┌────────
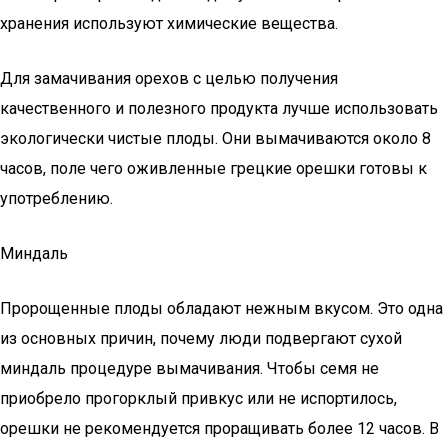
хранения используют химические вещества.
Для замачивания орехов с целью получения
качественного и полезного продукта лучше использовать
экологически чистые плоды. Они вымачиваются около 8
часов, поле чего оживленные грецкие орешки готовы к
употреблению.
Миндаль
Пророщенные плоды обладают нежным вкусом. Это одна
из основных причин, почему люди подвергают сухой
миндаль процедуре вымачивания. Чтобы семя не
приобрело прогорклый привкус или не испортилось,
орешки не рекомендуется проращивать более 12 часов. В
└────────
┌────────
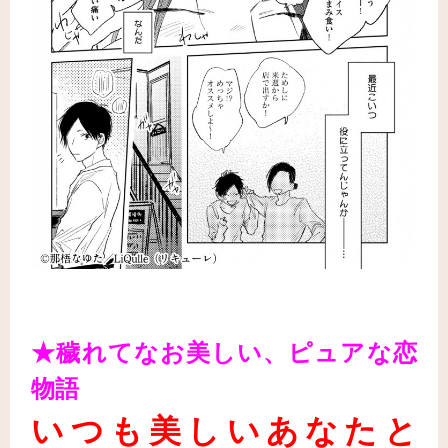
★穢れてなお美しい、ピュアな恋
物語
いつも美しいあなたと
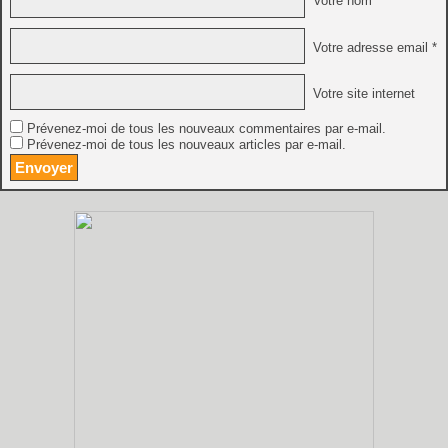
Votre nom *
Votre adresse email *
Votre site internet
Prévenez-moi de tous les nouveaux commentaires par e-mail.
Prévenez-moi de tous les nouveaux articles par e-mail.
└────────
Task >>
Above are the records; from them, give again exactly the lines from the one containing "хранения используют химические вещества." through the one containing "орешки не рекомендуется", both included.

Task output >>
хранения используют химические вещества.
Для замачивания орехов с целью получения
качественного и полезного продукта лучше использовать
экологически чистые плоды. Они вымачиваются около 8
часов, поле чего оживленные грецкие орешки готовы к
употреблению.
Миндаль
Пророщенные плоды обладают нежным вкусом. Это одна
из основных причин, почему люди подвергают сухой
миндаль процедуре вымачивания. Чтобы семя не
приобрело прогорклый привкус или не испортилось,
орешки не рекомендуется проращивать более 12 часов. В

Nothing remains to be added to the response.